19-05-2024
HOLOCODER
"Space"
(ScentAir Records / MIC Label)
Time: CD (42:30)
Rating : 7.5
È una lunga strada quella ventennale che ha portato l'act russo, formatosi a Kirov nel 2002, a pubblicare per la prima volta un lavoro per la connazionale ScentAir (in collaborazione con la MIC Label, viceversa già da tempo molto attiva nel promuovere la band), ovvero quello "Space" uscito due anni or sono che è a tutt'oggi l'ultimo fra gli otto full-length firmati Holocoder. Sembrano lontani anni luce gli esordi incerti e confusi di "Psalom 2003", ed in parte anche quell'EBM russofona sviluppata a partire da "Solntse Giperborei" del 2013, terzo album e vero punto di svolta per l'act che, allo stato attuale, dovrebbe essere composto (il condizionale è d'obbligo col cirillico, almeno per noi) dal singer Sergey Koroatev e dal curatore dell'elettronica Oleg Sergeev, entrambi apprezzati anche nel promettente side-project Gekata. "Space", lavoro ispirato alle conquiste ottenute dagli scienziati sovietici nel campo dell'esplorazione spaziale, apre infatti come mai realmente prima d'ora a sonorità più melodiche e danceable, e basta lasciar trascorrere l'intro per incontrare subito l'agile future-pop da club di "Soyuz-Apollo", che ben chiarisce quale sia l'importanza della melodia per gli odierni Holocoder.

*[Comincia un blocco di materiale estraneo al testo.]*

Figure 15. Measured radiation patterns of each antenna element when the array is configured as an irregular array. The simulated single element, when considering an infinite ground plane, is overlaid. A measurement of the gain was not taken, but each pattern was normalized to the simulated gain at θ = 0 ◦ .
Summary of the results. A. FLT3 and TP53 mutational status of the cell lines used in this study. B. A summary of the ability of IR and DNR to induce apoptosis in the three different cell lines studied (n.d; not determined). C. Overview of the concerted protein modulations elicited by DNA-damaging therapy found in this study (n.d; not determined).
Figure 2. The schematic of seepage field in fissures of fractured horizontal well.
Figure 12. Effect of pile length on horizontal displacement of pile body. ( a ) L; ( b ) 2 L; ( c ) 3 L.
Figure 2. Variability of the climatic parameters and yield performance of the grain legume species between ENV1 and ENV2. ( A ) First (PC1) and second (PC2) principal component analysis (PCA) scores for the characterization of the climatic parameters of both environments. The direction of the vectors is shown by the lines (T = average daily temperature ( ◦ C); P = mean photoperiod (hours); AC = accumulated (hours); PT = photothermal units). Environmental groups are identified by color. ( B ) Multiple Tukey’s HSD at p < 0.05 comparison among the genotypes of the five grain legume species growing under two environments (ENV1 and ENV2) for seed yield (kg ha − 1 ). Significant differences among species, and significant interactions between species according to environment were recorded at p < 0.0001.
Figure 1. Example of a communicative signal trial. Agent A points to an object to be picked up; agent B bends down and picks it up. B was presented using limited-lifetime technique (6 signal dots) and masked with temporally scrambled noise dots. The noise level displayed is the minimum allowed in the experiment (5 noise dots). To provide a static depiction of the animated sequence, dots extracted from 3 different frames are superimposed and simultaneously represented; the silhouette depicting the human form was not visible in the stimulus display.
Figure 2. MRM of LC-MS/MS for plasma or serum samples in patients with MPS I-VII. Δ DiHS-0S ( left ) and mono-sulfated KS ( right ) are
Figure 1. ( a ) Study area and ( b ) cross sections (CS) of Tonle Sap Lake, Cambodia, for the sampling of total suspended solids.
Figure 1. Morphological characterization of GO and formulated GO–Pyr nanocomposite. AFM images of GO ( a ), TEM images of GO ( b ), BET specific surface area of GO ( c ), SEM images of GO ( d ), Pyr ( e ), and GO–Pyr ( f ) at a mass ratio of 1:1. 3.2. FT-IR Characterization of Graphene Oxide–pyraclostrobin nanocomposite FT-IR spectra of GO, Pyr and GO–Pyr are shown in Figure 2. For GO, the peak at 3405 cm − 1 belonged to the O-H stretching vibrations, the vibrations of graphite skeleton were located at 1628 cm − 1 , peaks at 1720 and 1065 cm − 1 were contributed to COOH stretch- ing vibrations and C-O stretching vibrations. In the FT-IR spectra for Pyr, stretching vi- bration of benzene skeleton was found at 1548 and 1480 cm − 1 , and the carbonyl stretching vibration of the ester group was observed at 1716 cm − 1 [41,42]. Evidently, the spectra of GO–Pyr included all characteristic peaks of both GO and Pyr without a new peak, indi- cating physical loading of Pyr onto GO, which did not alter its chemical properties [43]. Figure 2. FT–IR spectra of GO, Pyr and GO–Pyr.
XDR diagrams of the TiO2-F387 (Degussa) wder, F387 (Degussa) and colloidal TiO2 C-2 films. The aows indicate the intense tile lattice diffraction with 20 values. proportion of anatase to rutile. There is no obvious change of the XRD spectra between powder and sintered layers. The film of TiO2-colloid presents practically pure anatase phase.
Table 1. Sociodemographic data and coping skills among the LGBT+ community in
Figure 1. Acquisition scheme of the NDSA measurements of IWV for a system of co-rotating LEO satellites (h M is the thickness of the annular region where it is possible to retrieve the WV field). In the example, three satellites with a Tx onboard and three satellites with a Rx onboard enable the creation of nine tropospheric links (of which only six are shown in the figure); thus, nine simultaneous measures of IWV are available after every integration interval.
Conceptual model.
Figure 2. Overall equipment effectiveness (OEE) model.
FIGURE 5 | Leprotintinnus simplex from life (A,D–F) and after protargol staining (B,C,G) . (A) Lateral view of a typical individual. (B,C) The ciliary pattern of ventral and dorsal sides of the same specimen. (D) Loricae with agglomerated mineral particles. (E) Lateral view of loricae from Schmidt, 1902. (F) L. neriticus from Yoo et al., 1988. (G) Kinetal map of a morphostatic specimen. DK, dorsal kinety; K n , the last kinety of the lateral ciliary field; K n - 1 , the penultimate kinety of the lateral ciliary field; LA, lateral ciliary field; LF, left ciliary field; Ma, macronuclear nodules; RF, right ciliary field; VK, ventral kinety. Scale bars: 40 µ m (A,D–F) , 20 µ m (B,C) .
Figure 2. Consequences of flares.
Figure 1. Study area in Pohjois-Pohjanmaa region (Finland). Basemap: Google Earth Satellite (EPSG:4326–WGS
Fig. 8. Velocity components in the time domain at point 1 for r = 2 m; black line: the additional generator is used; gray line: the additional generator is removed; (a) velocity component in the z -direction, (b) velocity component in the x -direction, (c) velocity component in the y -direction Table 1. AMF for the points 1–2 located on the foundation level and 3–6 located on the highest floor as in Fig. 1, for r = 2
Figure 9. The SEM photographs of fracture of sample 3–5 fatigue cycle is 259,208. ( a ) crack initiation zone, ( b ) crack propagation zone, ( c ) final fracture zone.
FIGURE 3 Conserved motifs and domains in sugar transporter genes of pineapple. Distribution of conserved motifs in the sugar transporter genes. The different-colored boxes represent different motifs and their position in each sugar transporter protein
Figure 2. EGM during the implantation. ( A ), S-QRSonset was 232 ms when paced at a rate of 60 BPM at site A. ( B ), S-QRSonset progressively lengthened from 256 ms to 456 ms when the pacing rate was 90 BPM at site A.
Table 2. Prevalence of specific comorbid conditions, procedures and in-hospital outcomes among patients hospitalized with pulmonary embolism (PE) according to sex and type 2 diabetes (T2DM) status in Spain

Ancor meglio fa la seguente "Universe", che rimanda ai Diary Of Dreams dei primi anni 2000 sulla scia di una magnifica linea melodica e di un'efficace prova vocale, convincente anche per chi, come noi, non può masticarne le parole. Apprezzabili anche il future-pop immediato e ballabile della title-track, una "Secrets Of The Sky" che chiama direttamente in causa i Funker Vogt di "Maschine Zeit" ed il più pacato strumentale "Orbit", poi il duo alza nuovamente il tiro con un'apprezzabile tripletta: "Spaceport", dove i beat rallentano con un pathos tipicamente synthpop; "Unity", altro momento synthpop marchiato da una melodia vincente, con vocals più oscure e l'ospite Enrico Morezzi (che ricordiamo nei torinesi Sell System) protagonista nell'unico refrain in inglese; ed infine "Sonata", song più placida dettata da bei toni drammatici, con la voce che ricorda certa teatralità rammsteiniana. Tanta varietà in un lavoro tutt'altro che sfilacciato o privo di un filo logico, per un risultato finale convincente sotto la maggior parte dei punti di vista: con una maturità ormai da tempo ampiamente conseguita ed una certa personalità da non sottovalutare, gli Holocoder possono riservare ancora molte sorprese positive, proprio come con questo "Space".